Source: The New York Times, October 28
In his first comments on the award, made in an interview with The Telegraph, the British newspaper, Mr. Dylan was asked whether he would attend the Nobel ceremony in Sweden in December. His response was characteristically mysterious. “Absolutely,” Mr. Dylan said. “If it’s at all possible.”
His comments in the interview – ostensibly to promote a new exhibition of his visual art in London – came after two weeks of public silence by Mr. Dylan about the Nobel, during which time members of the 18-person Swedish Academy became increasingly agitated. First they noted, with some puzzlement, that they had not spoken to Mr. Dylan personally. Then another member called his non-response “impolite and arrogant.” (And why couldn’t they reach him? “Well, I’m right here,” Mr. Dylan said, “playfully,” and without further explanation.)
In the interview, his first in almost two years, Mr. Dylan is described as being surprised but pleased by the honor. “It’s hard to believe,” he said. His reaction upon being told that he had won: “Amazing, incredible. Whoever dreams about something like that?”

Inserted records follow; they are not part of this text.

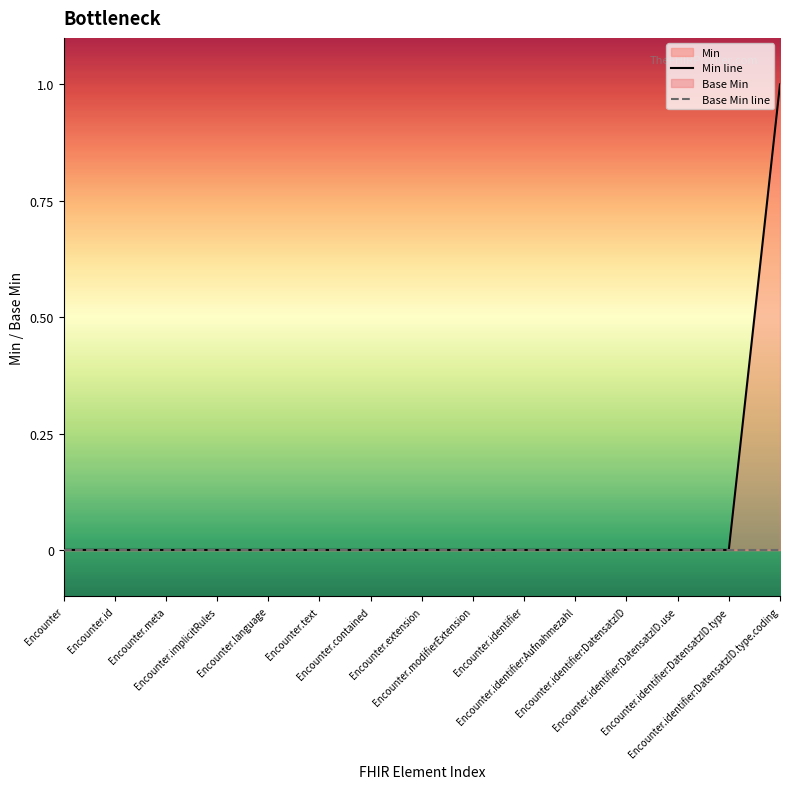

The value of Min line at Encounter.implicitRules is 0. True or false?

True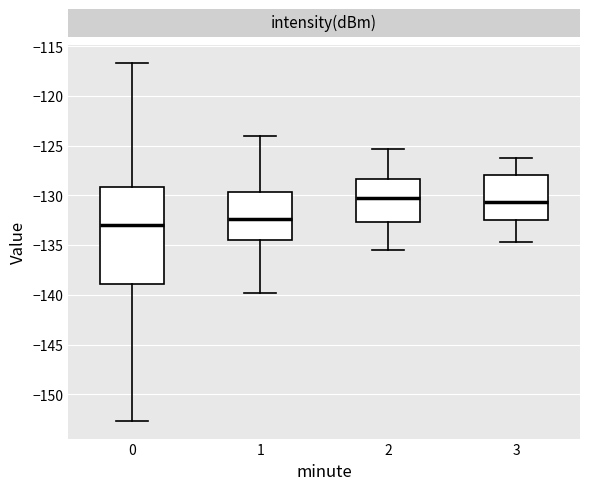

Reading left to right, read every box against the y-axis: the position of its median line, the range the box covers, and the ends of its whiskers. The values are not printed on the chart, so give them approximately, as read against the axis.

0: median -133.0, box -139.0 to -129.0, whiskers -152.5 to -116.5
1: median -132.5, box -134.5 to -129.5, whiskers -140.0 to -124.0
2: median -130.5, box -132.5 to -128.5, whiskers -135.5 to -125.5
3: median -130.5, box -132.5 to -128.0, whiskers -134.5 to -126.0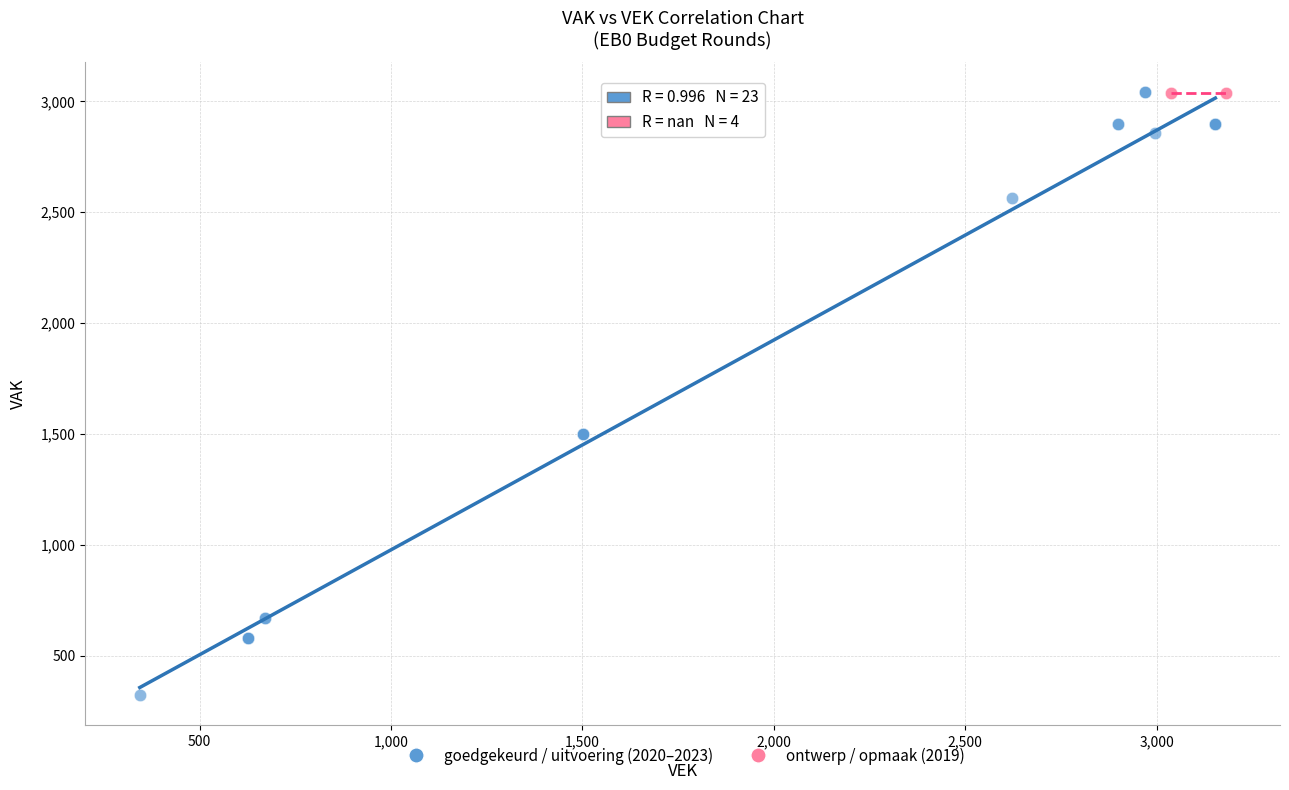

Which series reaches the minimum Y coordinate?

goedgekeurd / uitvoering (2020–2023)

In typical fashion, he also resisted giving much endorsement to interpretations of his work – even those by the Swedish Academy, which, in announcing Mr. Dylan’s prize on October 13, likened his songs to the poems of Homer and Sappho.
“I suppose so, in some way,” Mr. Dylan said of that comparison. Some of his songs, including Ballad of Hollis Brown, A Hard Rain’s A-Gonna Fall, Hurricane and “some others,” he said, “definitely are Homeric in value.” But: “I’ll let other people decide what they are,” he said.